1. Go to **Stack Management → Data Views**
    
2. Click **Create data view**
    
3. Fill in:
    
    * Name: `filebeat-myapp`
        
    * Index pattern: `filebeat-*` (matches all filebeat indices)
        
    * Time field: `@timestamp`
        
4. Click **Save**
    

**Why** `filebeat-*` Pattern:

* Filebeat creates daily indices: `filebeat-2026.02.07`, `filebeat-2026.02.08`, etc.
    
* Wildcard `*` matches all of them
    
* New indices auto-included
    

#### 4.5 View Logs

**Purpose:** Verify logs are flowing from app-vm → Filebeat → Elasticsearch → Kibana.

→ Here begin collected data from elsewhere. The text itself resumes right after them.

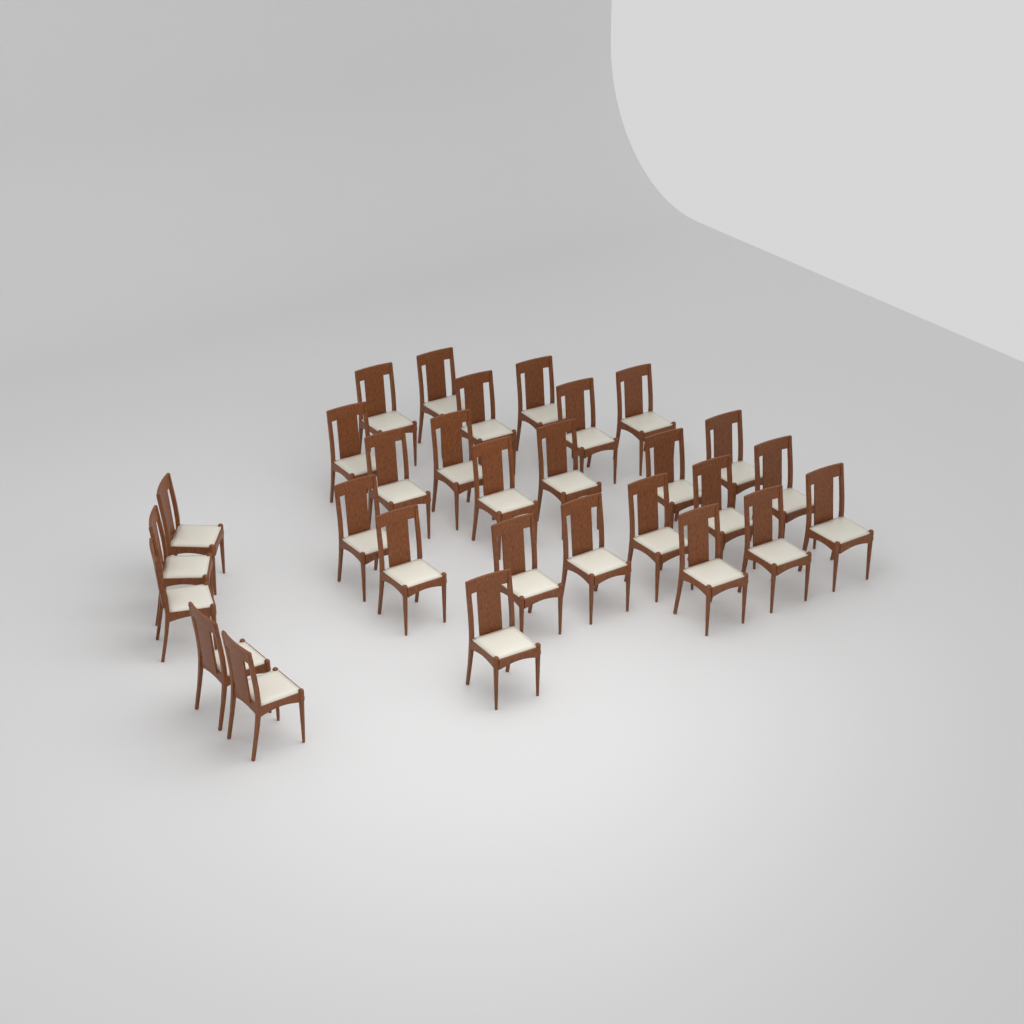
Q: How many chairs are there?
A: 29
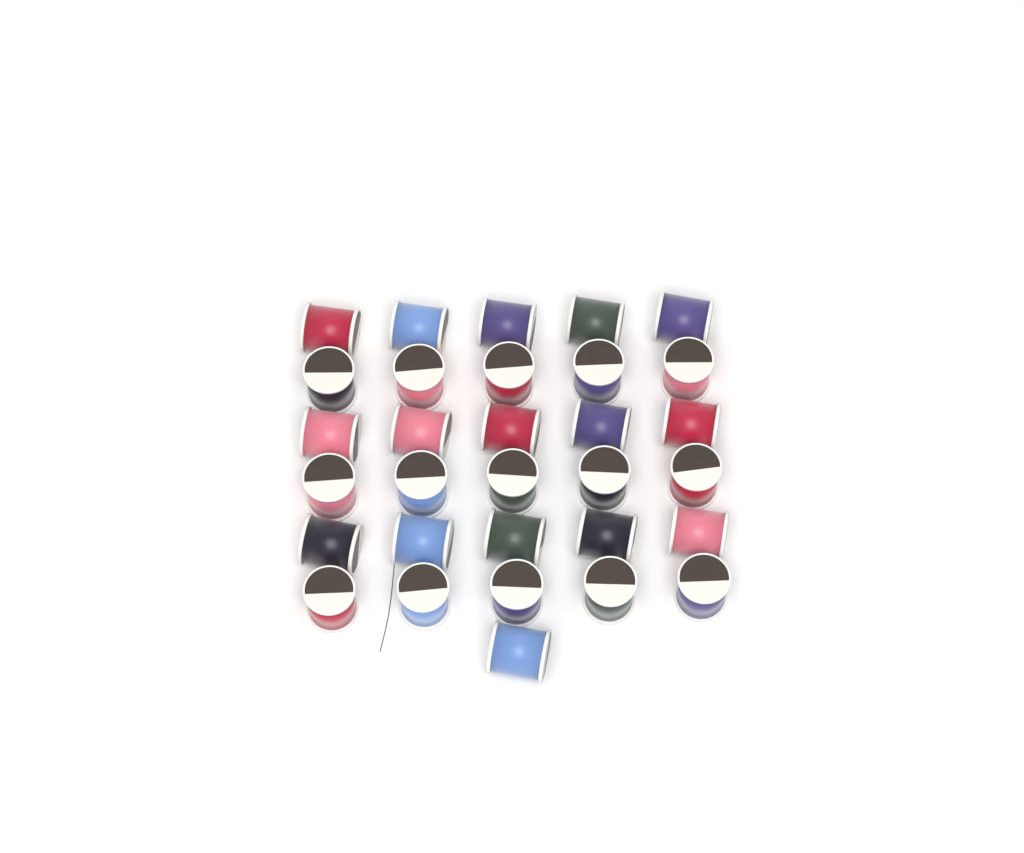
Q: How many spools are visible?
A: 31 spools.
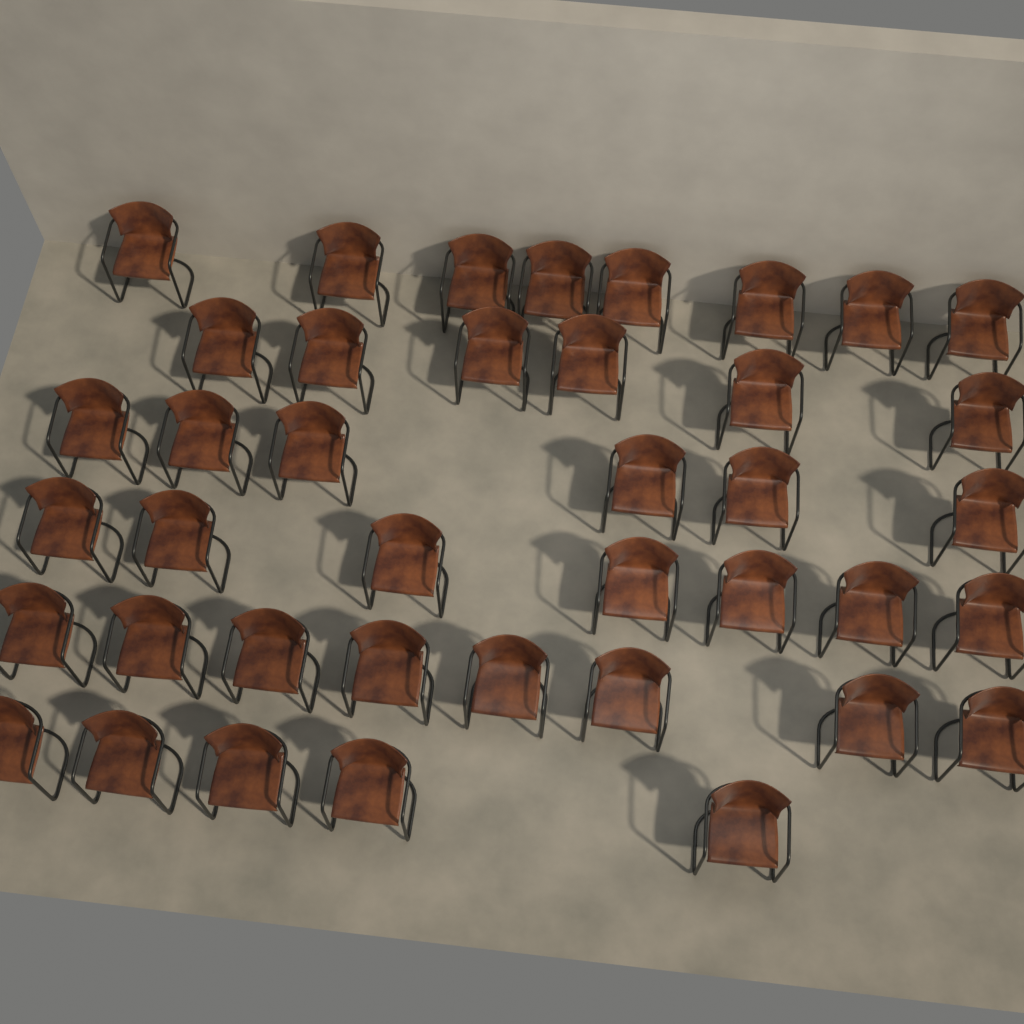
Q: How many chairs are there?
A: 40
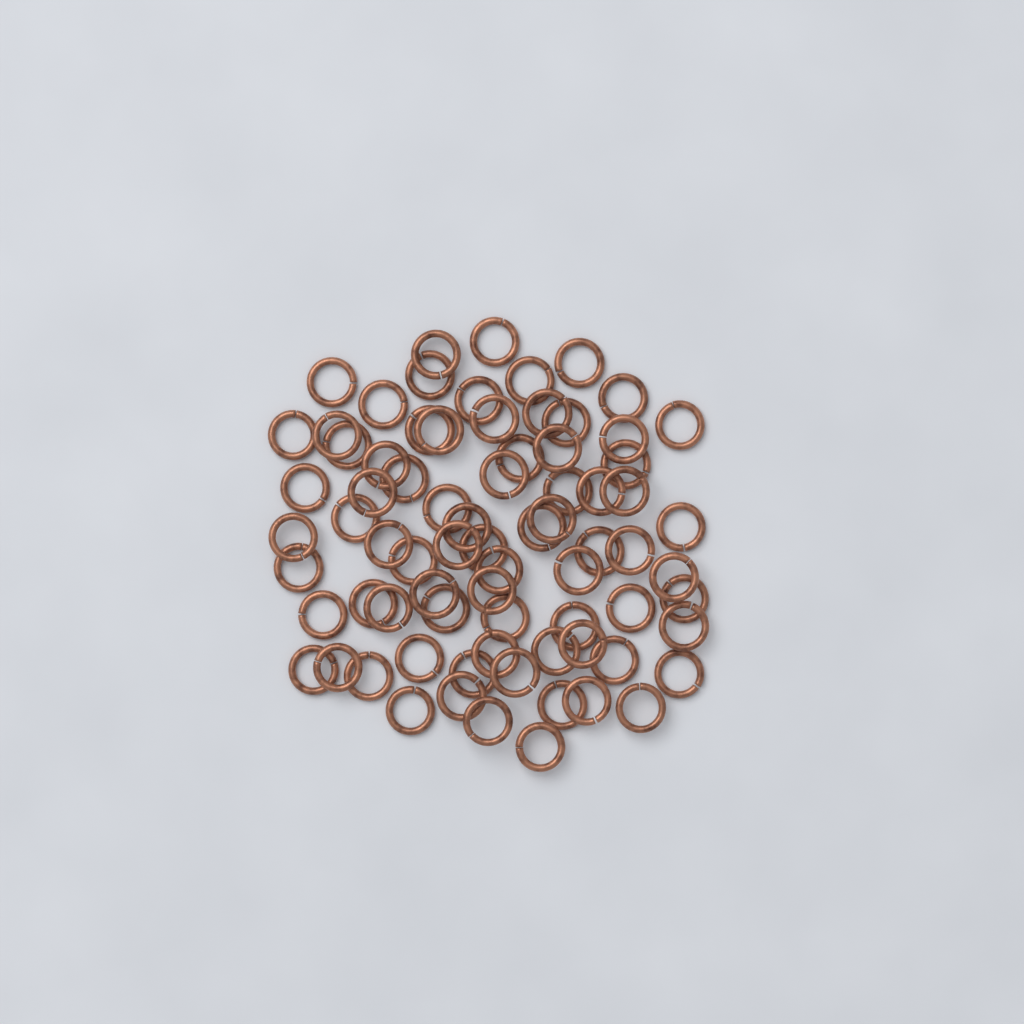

* Navigate to **Discover**
    
* Select data view: `filebeat-myapp`
    
* You should see JSON logs with fields:
    
    * `@timestamp` - When log was created
        
    * `log.level` - INFO, WARNING, ERROR
        
    * `message` - Log message
        
    * `endpoint` - Which API endpoint
        
    * `latency_ms` - Request duration
        

**If No Logs Appear:**

* Check Filebeat status on app-vm: `sudo systemctl status filebeat`
    
* Check Elasticsearch indices: `curl` `http://192.168.8.70:9200/_cat/indices?v`
    
* Look for `filebeat-*` indices
    

---

### **PHASE 5: Integration & Testing**

**Goal:** Verify complete data flow and create comprehensive monitoring dashboards.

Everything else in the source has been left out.